---------- Data under study

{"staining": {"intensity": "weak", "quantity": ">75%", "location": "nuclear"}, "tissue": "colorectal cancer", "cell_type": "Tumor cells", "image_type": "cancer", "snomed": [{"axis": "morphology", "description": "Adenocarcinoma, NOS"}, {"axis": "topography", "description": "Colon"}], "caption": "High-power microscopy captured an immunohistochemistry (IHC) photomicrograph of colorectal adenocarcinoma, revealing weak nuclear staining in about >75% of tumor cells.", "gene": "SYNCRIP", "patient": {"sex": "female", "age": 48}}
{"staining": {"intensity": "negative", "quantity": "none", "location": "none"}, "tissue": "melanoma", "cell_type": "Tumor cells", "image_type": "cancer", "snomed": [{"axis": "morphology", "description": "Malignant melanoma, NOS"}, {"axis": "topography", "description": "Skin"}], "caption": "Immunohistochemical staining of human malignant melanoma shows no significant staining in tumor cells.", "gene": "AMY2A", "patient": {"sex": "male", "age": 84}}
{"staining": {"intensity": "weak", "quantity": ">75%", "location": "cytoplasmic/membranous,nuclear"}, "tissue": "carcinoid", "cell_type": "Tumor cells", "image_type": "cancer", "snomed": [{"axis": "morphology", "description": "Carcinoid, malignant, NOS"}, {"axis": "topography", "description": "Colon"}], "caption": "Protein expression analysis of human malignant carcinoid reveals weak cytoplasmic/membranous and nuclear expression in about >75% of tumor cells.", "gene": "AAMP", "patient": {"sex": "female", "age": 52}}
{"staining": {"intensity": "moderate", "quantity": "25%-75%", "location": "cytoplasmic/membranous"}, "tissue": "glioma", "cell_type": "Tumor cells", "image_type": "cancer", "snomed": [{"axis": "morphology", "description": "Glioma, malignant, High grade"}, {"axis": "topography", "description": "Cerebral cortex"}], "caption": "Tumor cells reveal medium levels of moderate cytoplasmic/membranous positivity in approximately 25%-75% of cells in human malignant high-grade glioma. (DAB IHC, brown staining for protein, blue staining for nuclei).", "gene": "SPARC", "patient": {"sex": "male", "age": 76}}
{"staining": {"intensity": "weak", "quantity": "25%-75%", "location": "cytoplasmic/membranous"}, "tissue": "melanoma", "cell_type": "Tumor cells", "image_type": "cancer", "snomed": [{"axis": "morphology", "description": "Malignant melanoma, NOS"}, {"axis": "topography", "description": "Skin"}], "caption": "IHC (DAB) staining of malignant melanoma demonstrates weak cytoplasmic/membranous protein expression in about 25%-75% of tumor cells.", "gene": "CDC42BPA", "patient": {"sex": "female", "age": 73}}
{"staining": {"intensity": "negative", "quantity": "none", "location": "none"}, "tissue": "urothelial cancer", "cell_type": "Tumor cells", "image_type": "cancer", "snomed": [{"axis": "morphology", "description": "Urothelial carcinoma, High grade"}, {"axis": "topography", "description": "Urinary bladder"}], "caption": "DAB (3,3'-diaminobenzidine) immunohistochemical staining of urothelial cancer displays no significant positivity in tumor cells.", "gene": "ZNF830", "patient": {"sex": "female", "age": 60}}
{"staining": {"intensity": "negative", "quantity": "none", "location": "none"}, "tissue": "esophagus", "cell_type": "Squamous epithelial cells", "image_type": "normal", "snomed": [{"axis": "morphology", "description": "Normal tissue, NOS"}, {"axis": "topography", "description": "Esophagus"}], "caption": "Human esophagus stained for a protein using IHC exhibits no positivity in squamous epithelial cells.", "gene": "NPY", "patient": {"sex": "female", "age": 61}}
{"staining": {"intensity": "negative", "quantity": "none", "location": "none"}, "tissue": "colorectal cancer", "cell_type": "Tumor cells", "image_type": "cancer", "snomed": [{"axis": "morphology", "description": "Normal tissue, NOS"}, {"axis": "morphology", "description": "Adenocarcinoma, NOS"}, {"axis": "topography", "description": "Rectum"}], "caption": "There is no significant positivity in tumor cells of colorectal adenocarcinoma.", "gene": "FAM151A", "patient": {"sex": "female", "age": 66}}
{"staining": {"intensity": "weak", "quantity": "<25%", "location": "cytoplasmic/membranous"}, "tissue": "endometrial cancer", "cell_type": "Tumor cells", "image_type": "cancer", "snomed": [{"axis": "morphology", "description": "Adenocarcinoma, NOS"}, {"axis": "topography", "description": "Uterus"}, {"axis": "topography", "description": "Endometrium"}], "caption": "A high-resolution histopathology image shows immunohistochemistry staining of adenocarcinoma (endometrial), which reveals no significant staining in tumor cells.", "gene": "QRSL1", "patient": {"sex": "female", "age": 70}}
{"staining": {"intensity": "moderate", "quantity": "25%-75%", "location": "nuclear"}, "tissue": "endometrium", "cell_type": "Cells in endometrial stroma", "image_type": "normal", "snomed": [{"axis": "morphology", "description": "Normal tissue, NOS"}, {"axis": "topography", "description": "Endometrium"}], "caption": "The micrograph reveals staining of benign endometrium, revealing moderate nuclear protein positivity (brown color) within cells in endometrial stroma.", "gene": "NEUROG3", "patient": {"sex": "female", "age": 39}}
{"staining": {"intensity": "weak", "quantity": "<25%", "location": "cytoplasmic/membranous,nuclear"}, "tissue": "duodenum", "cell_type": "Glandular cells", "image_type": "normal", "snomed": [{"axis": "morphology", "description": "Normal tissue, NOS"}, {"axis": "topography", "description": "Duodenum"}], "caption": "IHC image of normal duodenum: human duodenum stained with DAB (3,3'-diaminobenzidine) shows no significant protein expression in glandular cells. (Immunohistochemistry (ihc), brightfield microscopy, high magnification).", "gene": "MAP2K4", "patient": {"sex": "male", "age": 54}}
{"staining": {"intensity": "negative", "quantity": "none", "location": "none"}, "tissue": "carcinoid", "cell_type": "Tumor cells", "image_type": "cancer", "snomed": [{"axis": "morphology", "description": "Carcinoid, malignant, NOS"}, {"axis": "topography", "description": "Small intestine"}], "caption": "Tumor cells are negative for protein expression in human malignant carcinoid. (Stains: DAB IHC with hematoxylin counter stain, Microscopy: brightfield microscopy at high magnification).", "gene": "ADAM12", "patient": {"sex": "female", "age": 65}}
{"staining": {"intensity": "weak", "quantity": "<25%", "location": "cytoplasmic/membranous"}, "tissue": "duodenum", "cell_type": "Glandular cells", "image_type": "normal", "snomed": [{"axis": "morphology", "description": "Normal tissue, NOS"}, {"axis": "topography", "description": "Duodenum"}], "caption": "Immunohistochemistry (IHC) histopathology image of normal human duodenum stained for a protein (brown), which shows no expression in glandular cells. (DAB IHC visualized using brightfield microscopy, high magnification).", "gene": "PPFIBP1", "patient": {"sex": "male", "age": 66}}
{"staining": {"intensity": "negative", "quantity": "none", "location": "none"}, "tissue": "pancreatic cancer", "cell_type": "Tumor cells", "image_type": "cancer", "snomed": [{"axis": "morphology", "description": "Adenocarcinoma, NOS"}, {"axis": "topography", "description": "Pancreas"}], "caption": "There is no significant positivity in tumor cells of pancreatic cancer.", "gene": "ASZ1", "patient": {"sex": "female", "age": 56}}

--------------------

* _What you should do_:
The lines above starting at the one that contains "high-resolution histopathology image" and ending at the one that contains "normal duodenum: human" must be transcribed exactly, and no other lines may appear.

* _Result_:
{"staining": {"intensity": "weak", "quantity": "<25%", "location": "cytoplasmic/membranous"}, "tissue": "endometrial cancer", "cell_type": "Tumor cells", "image_type": "cancer", "snomed": [{"axis": "morphology", "description": "Adenocarcinoma, NOS"}, {"axis": "topography", "description": "Uterus"}, {"axis": "topography", "description": "Endometrium"}], "caption": "A high-resolution histopathology image shows immunohistochemistry staining of adenocarcinoma (endometrial), which reveals no significant staining in tumor cells.", "gene": "QRSL1", "patient": {"sex": "female", "age": 70}}
{"staining": {"intensity": "moderate", "quantity": "25%-75%", "location": "nuclear"}, "tissue": "endometrium", "cell_type": "Cells in endometrial stroma", "image_type": "normal", "snomed": [{"axis": "morphology", "description": "Normal tissue, NOS"}, {"axis": "topography", "description": "Endometrium"}], "caption": "The micrograph reveals staining of benign endometrium, revealing moderate nuclear protein positivity (brown color) within cells in endometrial stroma.", "gene": "NEUROG3", "patient": {"sex": "female", "age": 39}}
{"staining": {"intensity": "weak", "quantity": "<25%", "location": "cytoplasmic/membranous,nuclear"}, "tissue": "duodenum", "cell_type": "Glandular cells", "image_type": "normal", "snomed": [{"axis": "morphology", "description": "Normal tissue, NOS"}, {"axis": "topography", "description": "Duodenum"}], "caption": "IHC image of normal duodenum: human duodenum stained with DAB (3,3'-diaminobenzidine) shows no significant protein expression in glandular cells. (Immunohistochemistry (ihc), brightfield microscopy, high magnification).", "gene": "MAP2K4", "patient": {"sex": "male", "age": 54}}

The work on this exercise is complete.